Apartment rents are growing, but the pace of rent growth has slowed down. In the 12 months through June 30, 2016, apartment rents rose 3.3 percent, according to CBRE U.S. Multifamily MarketView. Although the national rate of apartment rent growth is currently below the average annual rate during the past two expansion cycles (3.9 percent), it is still above the 2.4 percent historical average from 2000 to second quarter 2016, according to CBRE.

Vacancy rates increased slightly in the second quarter 2016. The vacancy rate of 4.4 percent is “still very healthy,” reports CBRE, and the 10 basis point rise year-over-year is “very small.”

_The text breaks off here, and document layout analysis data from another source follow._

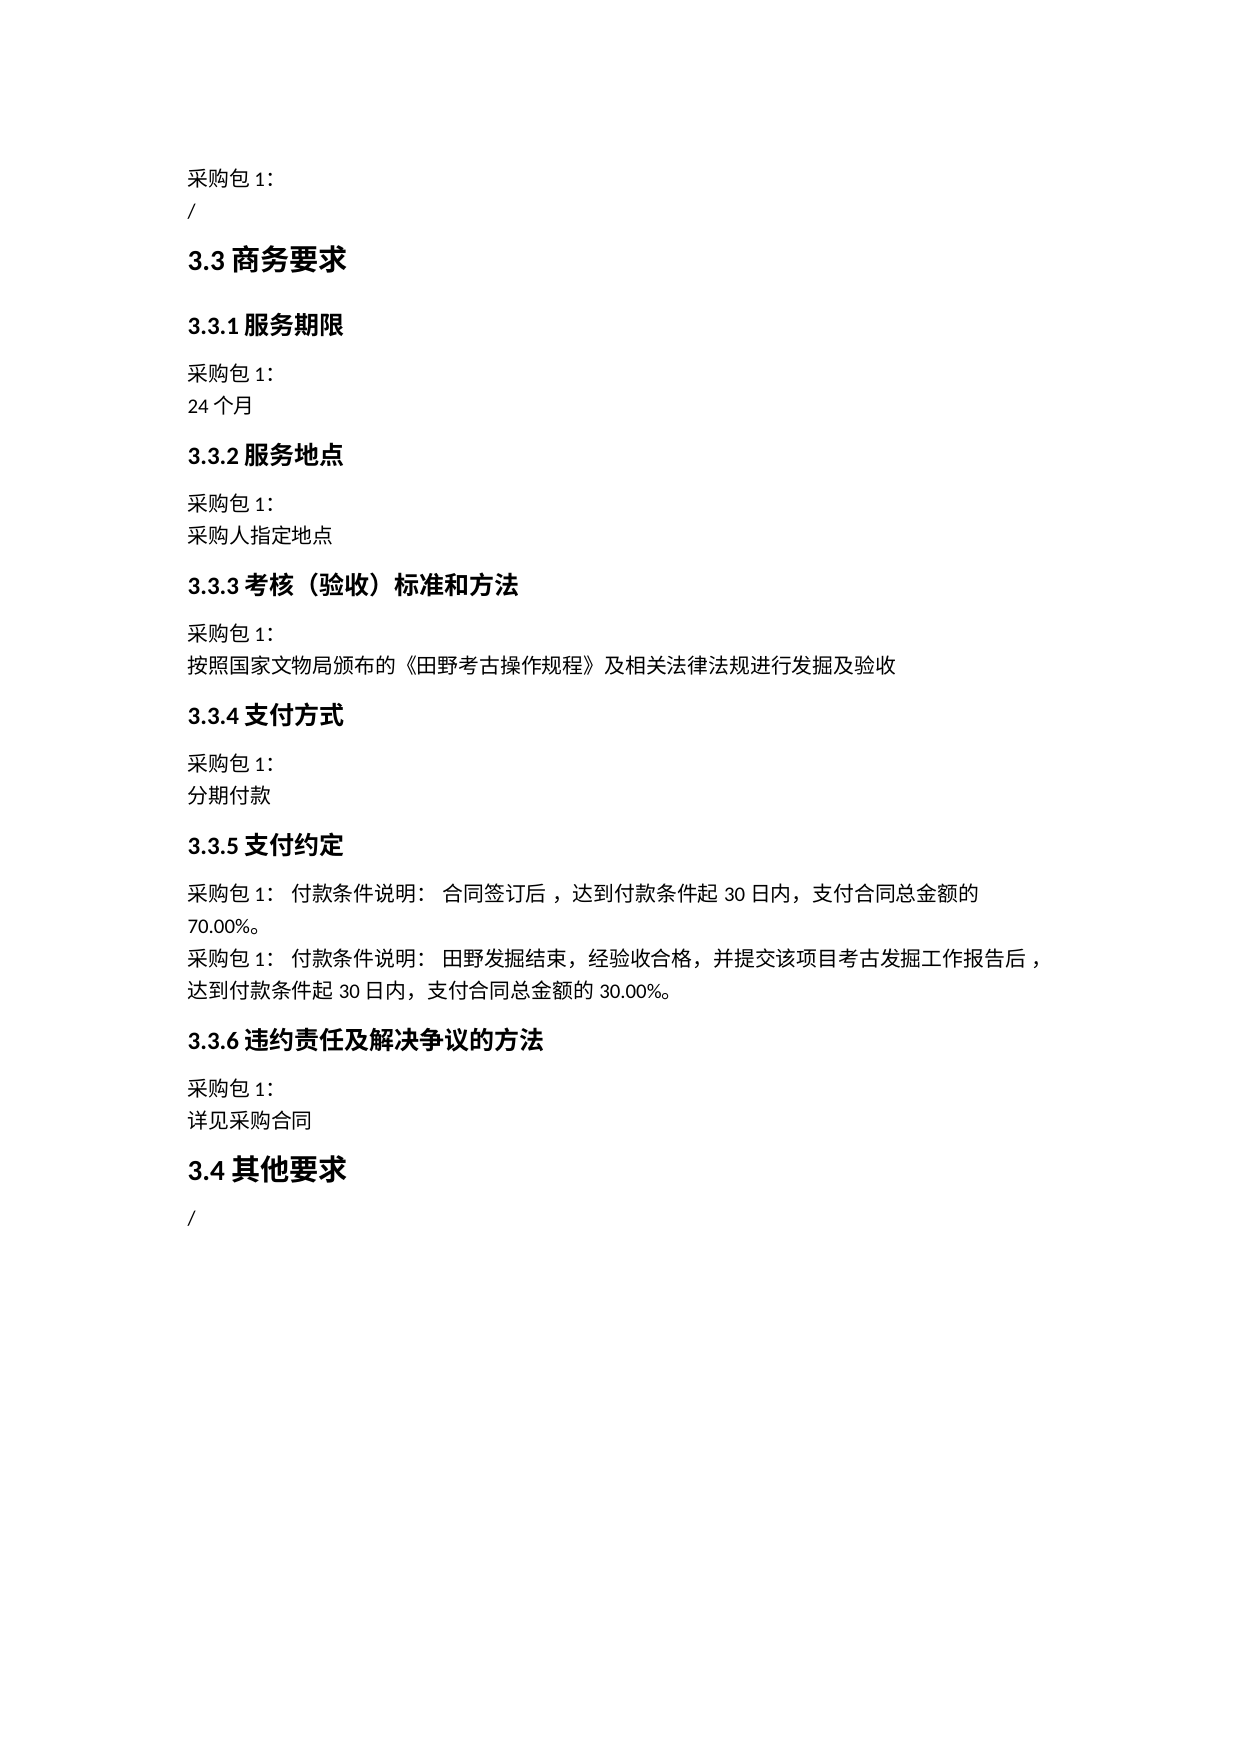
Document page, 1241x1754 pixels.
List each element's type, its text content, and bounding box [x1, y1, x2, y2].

text 3.3.4支付方式 [187, 682, 1053, 747]
text 分期付款 [187, 779, 1053, 812]
text 采购包1： [187, 162, 1053, 194]
text 采购包1： 付款条件说明： 合同签订后 ，达到付款条件起 30 日内，支付合同总金额的 70.00%。 [187, 877, 1053, 942]
text 采购包1： 付款条件说明： 田野发掘结束，经验收合格，并提交该项目考古发掘工作报告后 ，达到付款条件起 30 日内，支付合同总金额的 30.00%。 [187, 942, 1053, 1007]
text / [187, 194, 1053, 227]
text 3.3.1服务期限 [187, 292, 1053, 357]
text 3.3商务要求 [187, 227, 1053, 292]
text 3.4其他要求 [187, 1137, 1053, 1202]
text 24个月 [187, 389, 1053, 422]
text 3.3.5支付约定 [187, 812, 1053, 877]
text 采购包1： [187, 747, 1053, 779]
text 采购包1： [187, 1072, 1053, 1104]
text 3.3.6违约责任及解决争议的方法 [187, 1007, 1053, 1072]
text 采购包1： [187, 617, 1053, 649]
text 3.3.3考核（验收）标准和方法 [187, 552, 1053, 617]
text 按照国家文物局颁布的《田野考古操作规程》及相关法律法规进行发掘及验收 [187, 649, 1053, 682]
text 采购人指定地点 [187, 519, 1053, 552]
text 采购包1： [187, 357, 1053, 389]
text 3.3.2服务地点 [187, 422, 1053, 487]
text 采购包1： [187, 487, 1053, 519]
text / [187, 1202, 1053, 1234]
text 详见采购合同 [187, 1104, 1053, 1137]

Increasing apartment vacancy is starting to drag on rent gains in some major markets. Sacramento registered the highest rate of rent growth (8.9 percent) over the past year, followed by Seattle (8.0 percent), Nashville (7.9 percent) and Phoenix (7.7 percent). With more rent availability, rent prices spike due to the supply-and-demand affect. Year-over-year rent growth in San Francisco, however, has slowed to 2.0 percent in second 2016 from 11.9 percent in the previous year.

Rent growth was considerably higher for garden-style apartment communities (4.2 percent) than for high-rise communities (1.7 percent) on a year-over-year basis. This is not surprising, as the bulk of construction completions have been mid- and high-rise buildings. Similarly, older vintage apartments are currently achieving higher rates of rent appreciation. CBRE reports apartment communities built in the 1980s and 1970s had increases of 4.5 percent and 4.3 percent, respectively, over the past year.

The national apartment vacancy rate inched its way up in second quarter 2016 for the first year-over-year increase since 2009. Based on the second quarter 2016 vacancy report, the markets posting the highest vacancy rates included Oklahoma City (8 percent) with a dozen other markets with vacancy rates of more than 6 percent, including Houston (6.4 percent). The majority of metro markets, however, had slight vacancy declines for the year ending second quarter 2016, while seven had no change.

Larger major markets with the highest declines were Detroit (–90 basis points), Minneapolis (–50 basis points) and Dallas/Fort Worth (–27 basis points). But a sizeable minority of 23 markets had vacancy increases on a year-over-year basis due to either excessive supply or weaker demand. None of those markets, which include Pittsburgh, Houston, Denver, and Portland, Ore., posted year-over-year increases of more than 100 basis points.

If the economy is more robust over the coming year, multifamily rent growth is expected to reach 3.4 percent for the year ending second quarter 2017 — same old, same old.